**Page**
━━━━━━━━━━━━━━━━━━━━

I've been a little hush-hush about what I've been up to lately so here is a little update about what will be coming up. Also news on the next Conflicted Encounters.
Last year, I started writing Jolted. I knew right away that it would be a series. It didn't take long to realize Kallie and Ryder would need two books to get their HEA. As soon as I typed Scarlett's name, I knew she needed her own book. I was so excited for the characters and their stories that I flew through Impacted and Shaken. I couldn't wait to give Caleb, Ezra and maybe even Payton their very own book too.
Then the idea for Memorized hit me and I became obsessed with Willow and Landon. I loved writing their story. I promised myself I would get back to my series as soon as I got Willow and Landon their HEA.
So I did. While dealing with edits and release madness, I started Caleb's story: Clashed.
It was hard. The words are not putting out of me like everything else I wrote before.
I know Caleb. I've been with him for three books now so I feel he has a life of his own by now. I couldn't see him falling for anyone we already know so he needed an outsider. Madison was born. This took time. Creating a whole new character to mix in with a cast was tricky. She needed to be unique in her own way. She needed to be interesting enough for Caleb to want to know more. I needed to give her life like Kallie and Scarlett have.
So for a few months, Clash was poking along. Words here and there. Then I would delete it all and start over. Nothing felt right. I was frustrated and upset. I want the fourth book more than anyone.

━━━━━━━━━━━━━━━━━━━━

**Working data**
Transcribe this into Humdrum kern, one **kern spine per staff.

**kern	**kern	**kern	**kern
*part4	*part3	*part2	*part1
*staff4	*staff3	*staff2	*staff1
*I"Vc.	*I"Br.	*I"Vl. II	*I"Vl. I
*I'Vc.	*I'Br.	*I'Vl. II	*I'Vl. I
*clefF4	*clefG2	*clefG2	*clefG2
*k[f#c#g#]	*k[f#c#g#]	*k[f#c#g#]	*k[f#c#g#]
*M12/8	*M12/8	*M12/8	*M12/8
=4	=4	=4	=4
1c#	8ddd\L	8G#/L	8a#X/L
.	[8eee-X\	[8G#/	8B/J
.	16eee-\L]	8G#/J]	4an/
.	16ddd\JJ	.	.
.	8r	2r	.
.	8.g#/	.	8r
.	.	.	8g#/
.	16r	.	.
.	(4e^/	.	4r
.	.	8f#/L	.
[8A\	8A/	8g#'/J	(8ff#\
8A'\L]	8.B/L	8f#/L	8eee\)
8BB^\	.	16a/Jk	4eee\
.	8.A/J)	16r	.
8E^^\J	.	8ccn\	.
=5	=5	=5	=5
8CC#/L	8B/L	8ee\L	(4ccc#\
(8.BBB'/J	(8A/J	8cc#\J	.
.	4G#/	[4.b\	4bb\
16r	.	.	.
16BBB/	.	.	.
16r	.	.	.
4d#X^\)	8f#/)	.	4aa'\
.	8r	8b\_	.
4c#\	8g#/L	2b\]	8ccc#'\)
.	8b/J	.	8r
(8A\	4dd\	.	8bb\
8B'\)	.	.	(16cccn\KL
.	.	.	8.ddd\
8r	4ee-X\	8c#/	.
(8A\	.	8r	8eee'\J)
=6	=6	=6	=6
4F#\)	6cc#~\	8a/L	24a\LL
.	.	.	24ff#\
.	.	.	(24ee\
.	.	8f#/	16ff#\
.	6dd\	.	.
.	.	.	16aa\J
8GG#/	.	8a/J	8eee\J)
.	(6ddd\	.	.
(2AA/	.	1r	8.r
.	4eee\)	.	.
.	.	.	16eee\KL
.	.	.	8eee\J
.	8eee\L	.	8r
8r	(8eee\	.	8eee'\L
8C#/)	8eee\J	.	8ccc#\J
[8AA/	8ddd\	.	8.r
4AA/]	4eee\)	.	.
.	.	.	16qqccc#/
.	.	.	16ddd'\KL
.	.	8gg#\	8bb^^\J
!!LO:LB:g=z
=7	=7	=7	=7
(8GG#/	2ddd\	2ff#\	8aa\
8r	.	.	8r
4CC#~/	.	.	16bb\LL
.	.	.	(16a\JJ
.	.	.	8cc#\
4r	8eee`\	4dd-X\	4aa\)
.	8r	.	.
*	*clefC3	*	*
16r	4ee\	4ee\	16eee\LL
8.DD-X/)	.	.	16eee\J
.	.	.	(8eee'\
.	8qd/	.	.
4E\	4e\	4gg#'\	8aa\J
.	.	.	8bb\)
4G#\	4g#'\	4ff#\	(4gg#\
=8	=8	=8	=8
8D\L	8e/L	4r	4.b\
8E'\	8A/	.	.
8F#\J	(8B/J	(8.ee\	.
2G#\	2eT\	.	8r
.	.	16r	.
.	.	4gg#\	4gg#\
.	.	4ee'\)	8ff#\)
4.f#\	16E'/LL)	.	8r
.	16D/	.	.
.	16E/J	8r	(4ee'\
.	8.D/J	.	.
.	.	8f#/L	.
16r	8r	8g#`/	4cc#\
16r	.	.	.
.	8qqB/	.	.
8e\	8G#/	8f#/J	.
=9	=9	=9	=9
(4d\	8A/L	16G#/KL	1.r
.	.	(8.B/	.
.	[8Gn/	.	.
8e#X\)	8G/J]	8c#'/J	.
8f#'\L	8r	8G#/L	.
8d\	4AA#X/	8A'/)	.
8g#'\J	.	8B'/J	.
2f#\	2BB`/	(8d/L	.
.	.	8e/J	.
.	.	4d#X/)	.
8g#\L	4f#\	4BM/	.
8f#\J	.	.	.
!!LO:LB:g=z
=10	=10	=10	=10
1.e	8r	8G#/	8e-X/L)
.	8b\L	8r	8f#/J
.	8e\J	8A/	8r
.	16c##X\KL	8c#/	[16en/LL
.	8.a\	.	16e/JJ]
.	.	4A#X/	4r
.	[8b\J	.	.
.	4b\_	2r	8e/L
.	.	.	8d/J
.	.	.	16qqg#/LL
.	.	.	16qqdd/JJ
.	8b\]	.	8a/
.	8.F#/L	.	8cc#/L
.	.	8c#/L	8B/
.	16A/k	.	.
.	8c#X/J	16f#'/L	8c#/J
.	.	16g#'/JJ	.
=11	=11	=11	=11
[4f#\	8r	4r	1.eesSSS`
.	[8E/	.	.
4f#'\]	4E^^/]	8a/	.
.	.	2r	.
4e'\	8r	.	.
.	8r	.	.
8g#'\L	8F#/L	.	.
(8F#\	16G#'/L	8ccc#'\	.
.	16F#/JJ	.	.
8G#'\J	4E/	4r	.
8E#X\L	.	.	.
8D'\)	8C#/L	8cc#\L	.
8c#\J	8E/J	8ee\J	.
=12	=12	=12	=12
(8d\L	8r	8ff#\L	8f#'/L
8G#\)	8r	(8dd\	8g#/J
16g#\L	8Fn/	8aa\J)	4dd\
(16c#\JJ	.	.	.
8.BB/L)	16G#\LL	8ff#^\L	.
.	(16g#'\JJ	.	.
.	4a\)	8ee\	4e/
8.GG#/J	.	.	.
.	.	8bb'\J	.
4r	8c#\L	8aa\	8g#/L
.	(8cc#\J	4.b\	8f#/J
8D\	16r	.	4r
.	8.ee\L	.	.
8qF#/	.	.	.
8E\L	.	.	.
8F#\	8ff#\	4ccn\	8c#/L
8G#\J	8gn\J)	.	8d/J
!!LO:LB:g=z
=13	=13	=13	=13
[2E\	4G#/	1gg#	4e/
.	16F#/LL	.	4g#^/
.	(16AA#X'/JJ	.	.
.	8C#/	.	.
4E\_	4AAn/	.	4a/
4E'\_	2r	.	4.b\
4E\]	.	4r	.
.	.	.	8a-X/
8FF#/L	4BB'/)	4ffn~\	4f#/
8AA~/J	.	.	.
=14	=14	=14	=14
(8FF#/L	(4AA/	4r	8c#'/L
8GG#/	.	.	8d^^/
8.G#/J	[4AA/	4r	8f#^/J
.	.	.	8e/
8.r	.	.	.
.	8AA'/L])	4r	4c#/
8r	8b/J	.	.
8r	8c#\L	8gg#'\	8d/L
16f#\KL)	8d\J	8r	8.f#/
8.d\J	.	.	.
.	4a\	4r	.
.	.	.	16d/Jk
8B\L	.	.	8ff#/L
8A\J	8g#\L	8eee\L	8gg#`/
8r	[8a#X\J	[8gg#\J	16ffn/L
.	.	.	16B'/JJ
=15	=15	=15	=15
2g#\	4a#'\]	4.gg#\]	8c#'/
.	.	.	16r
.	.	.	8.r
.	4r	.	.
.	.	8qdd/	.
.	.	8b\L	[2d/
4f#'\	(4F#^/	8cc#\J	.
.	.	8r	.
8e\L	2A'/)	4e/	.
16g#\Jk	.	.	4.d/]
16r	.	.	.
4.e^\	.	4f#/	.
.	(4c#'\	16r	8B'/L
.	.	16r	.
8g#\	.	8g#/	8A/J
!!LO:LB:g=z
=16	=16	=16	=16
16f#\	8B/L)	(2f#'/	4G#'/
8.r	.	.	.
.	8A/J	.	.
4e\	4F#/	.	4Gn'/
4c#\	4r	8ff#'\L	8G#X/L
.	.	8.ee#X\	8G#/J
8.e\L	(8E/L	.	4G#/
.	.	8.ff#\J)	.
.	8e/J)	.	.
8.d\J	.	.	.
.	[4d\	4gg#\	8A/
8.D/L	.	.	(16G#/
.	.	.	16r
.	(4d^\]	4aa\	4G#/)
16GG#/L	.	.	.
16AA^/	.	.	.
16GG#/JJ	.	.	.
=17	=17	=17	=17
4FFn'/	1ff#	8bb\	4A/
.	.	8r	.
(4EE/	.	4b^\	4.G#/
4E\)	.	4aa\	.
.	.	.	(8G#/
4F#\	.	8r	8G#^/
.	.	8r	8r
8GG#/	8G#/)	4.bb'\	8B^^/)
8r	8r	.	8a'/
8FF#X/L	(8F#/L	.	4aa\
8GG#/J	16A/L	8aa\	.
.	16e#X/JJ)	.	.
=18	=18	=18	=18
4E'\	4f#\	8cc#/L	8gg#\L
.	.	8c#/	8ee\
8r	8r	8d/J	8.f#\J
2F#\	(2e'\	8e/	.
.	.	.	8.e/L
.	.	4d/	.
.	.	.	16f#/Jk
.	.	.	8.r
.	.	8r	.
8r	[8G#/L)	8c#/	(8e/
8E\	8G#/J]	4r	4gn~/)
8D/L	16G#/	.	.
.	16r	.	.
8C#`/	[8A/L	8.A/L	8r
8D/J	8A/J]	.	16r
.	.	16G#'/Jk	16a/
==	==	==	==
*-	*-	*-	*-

━━━━━━━━━━━━━━━━━━━━

**Your tasks**
1 > Which lines of the records contain the string "kern"? List every one, and treat uppercase and lowercase as different.
2 > Can you extend the blog post about writing Caleb's book, picking up right after its last sentence?
The blog post and the records have nothing to do with each other.

**Answers below**
1 >
Transcribe this into Humdrum kern, one **kern spine per staff.
**kern	**kern	**kern	**kern

2 >
Then I had a dream. A nightmare actually. When I woke up, I felt like I needed to write it down because it felt so real and my imagination was working harder than it had in months. I felt truly inspired like I had with my previous books. I glued to my laptop for eight hours that day. I sat on my back deck with the dogs and filled in the blanks of the nightmare. I finally had a story!
Sadly, it's not for Caleb and Madison. This is too dark and dangerous for them. This is a new world completely.
Clashed is still a work in progress. Everyday I think about it and get a few ideas here and there. I played with Light to the Darkness in my head for almost a year before actually typing anything. Jolted was several months and the entire way through Jolted and Impacted, I was planning Shaken. Clashed just needs some time to marinate and grow. Forcing a bunch of crap out just to get it published won't happen. It's not fair to the readers that are waiting for it. It's not fair to the characters either. I write because I have a idea and story I want to share, because I feel like I HAVE to write. Never because I am told to or because I should. There’s a quote somewhere from someone that said something like “Write because you have to. Not because you have to write.” There’s a difference.
I have been working really hard on this new idea that was so rude and had to interrupt. It's oddly fitting and when you meet the hero, you will get it. He just came barging in and demanded to be wrote, and he scares me a little so I am. I'm very close to sharing the title and description. I even think I have a release date. It will be this fall.
Then I will return to Clashed. I have plans for Caleb still and my new character Madison. Poor kids don’t know what’s coming. I even want to write for Ezra, Peyton and anyone else I toss into the mix. The best thing about being an indie writer is that I AM THE BOSS! I spend all day being told what to do and get to come home and tell imaginary people what to do. I only answer to myself and the readers. I can write whatever I want and release whenever I want.
If you want to stay up to date, make sure you follow me on Facebook since I randomly post hints and teasers there whenever the mood strikes. If you sign up for my newsletter, you will hear first what’s happening and when. It only goes out for new releases and sales. I won’t annoy you :)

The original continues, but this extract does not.